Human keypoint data
▬▬▬▬▬▬▬▬▬▬

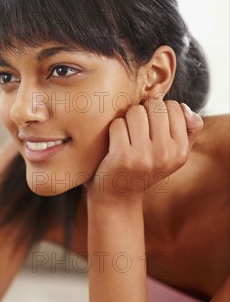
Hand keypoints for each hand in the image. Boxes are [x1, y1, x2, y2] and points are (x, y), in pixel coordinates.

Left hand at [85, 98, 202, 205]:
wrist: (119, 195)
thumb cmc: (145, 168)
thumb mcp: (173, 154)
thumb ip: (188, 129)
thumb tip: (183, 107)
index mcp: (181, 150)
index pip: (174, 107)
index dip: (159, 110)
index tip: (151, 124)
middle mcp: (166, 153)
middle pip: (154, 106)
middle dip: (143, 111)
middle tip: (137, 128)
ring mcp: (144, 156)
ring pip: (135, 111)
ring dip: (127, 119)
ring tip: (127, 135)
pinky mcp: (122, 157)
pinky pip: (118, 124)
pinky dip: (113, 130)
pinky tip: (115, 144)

▬▬▬▬▬▬▬▬▬▬

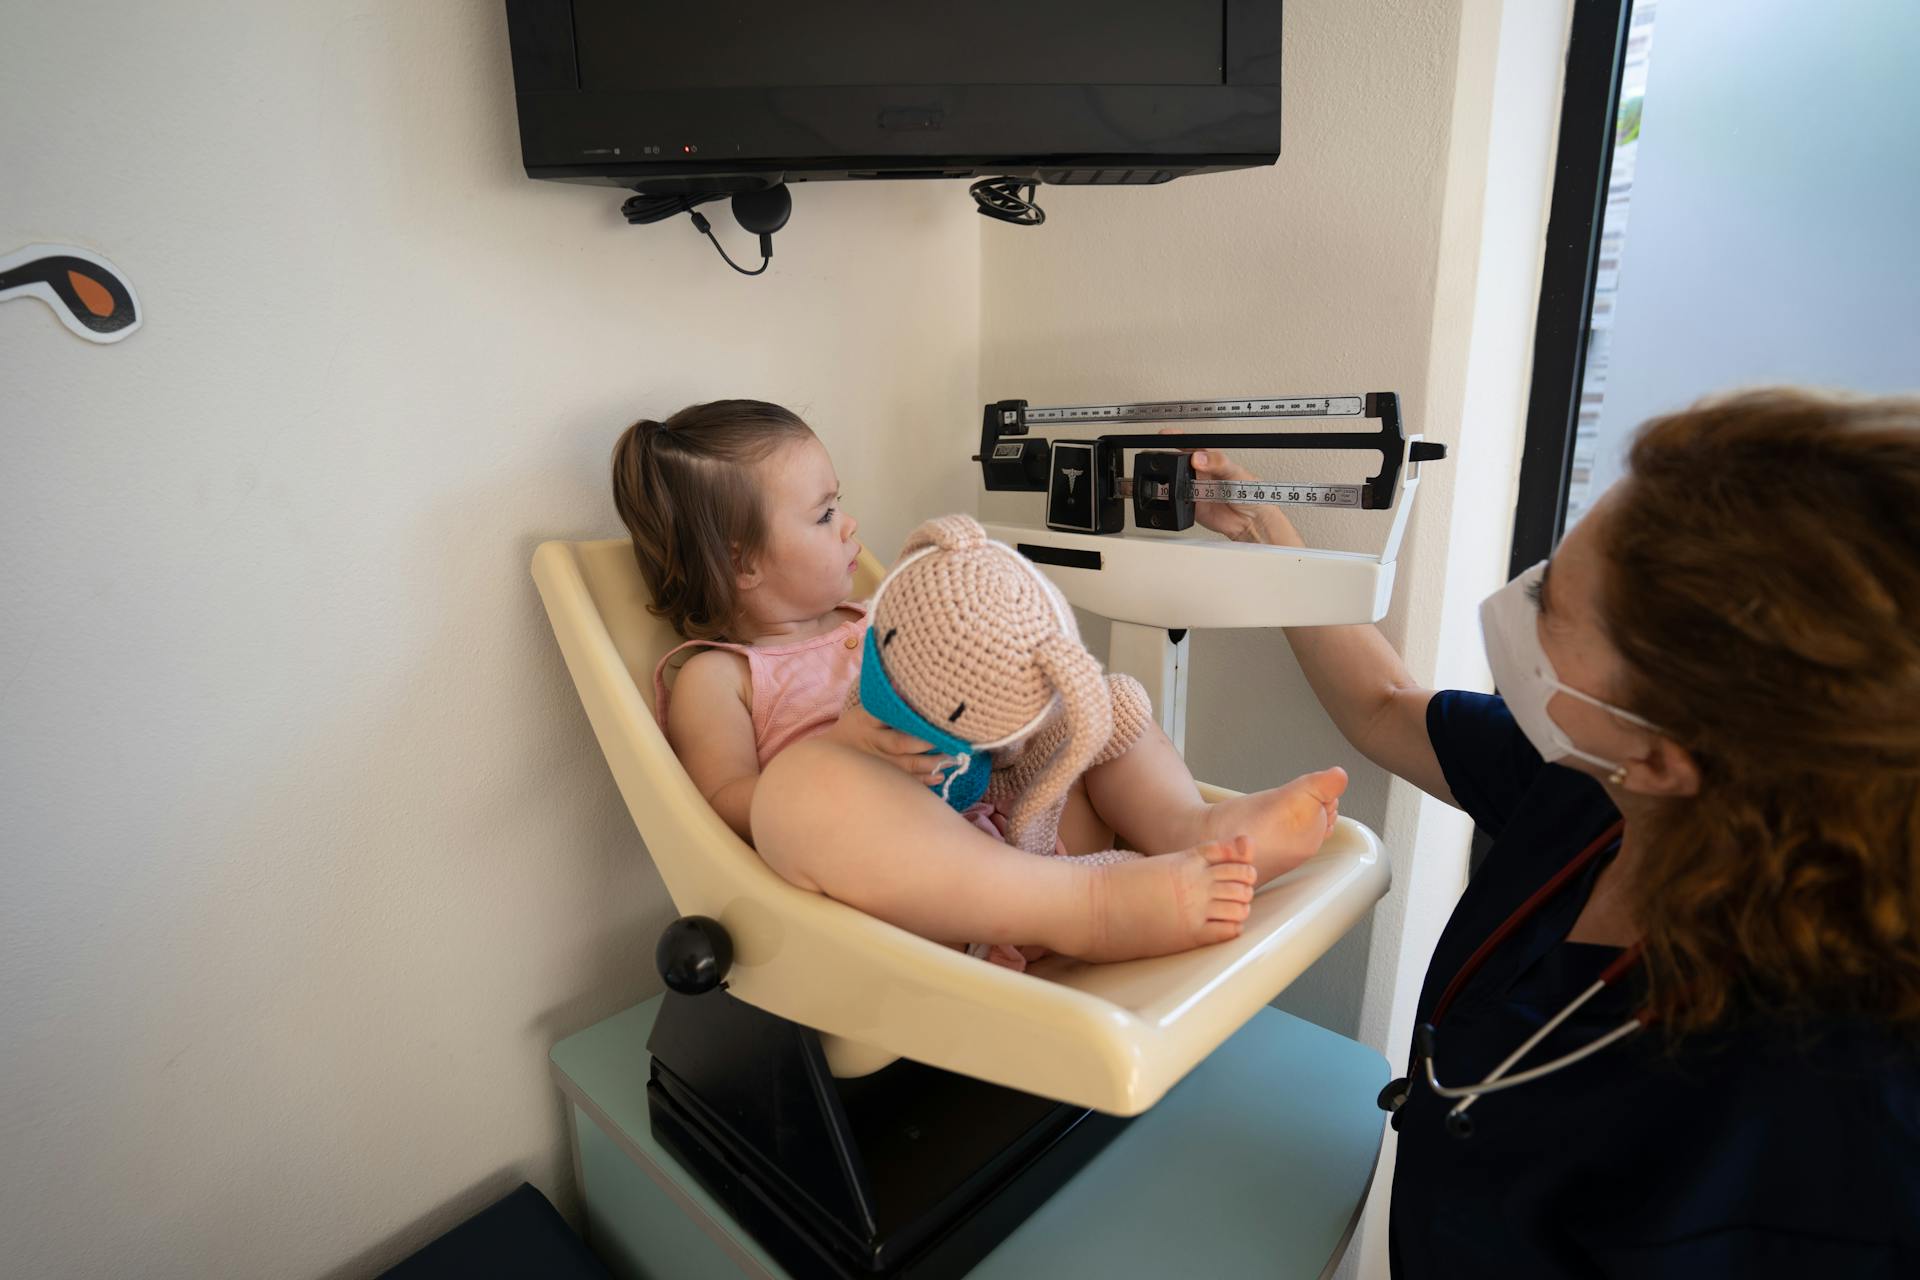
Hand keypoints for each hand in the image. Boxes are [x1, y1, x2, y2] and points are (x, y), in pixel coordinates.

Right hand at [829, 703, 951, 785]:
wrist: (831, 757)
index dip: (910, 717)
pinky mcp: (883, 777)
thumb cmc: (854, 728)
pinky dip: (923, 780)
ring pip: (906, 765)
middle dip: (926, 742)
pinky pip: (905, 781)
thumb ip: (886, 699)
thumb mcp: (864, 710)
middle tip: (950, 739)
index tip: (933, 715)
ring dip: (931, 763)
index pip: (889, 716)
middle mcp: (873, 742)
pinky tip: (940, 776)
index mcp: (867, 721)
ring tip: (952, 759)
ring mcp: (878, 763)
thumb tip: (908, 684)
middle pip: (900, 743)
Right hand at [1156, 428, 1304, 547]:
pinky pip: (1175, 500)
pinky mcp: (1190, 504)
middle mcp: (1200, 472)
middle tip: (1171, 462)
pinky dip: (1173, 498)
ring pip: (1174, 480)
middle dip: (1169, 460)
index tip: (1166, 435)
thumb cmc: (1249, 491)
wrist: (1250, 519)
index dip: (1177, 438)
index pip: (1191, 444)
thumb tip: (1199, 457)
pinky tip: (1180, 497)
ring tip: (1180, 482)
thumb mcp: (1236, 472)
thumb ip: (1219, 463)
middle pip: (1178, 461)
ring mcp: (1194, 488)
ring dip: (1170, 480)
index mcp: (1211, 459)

▬▬▬▬▬▬▬▬▬▬

▶ Brief:
Write down again, exactly as given, only the lines above that fall from the line with "thumb tip: (908, 684)" to the line with "index mcp: (1211, 459)", inclusive.

▶ Result:
thumb tip: (908, 684)
middle pip: (900, 743)
Right hand at [1156, 428, 1304, 547]:
pinky pip: (1175, 500)
pinky mcp: (1190, 504)
middle mcp: (1200, 472)
middle tip: (1171, 462)
pinky dip: (1173, 498)
ring pip: (1174, 480)
middle dip: (1169, 460)
index tip: (1166, 435)
thumb cmc: (1249, 491)
wrist: (1250, 519)
index dip: (1177, 438)
index pip: (1191, 444)
thumb tip: (1199, 457)
pinky tip: (1180, 497)
ring tip: (1180, 482)
thumb mcp: (1236, 472)
thumb ip: (1219, 463)
middle pip: (1178, 461)
ring mcp: (1194, 488)
ring dip: (1170, 480)
index mcp: (1211, 459)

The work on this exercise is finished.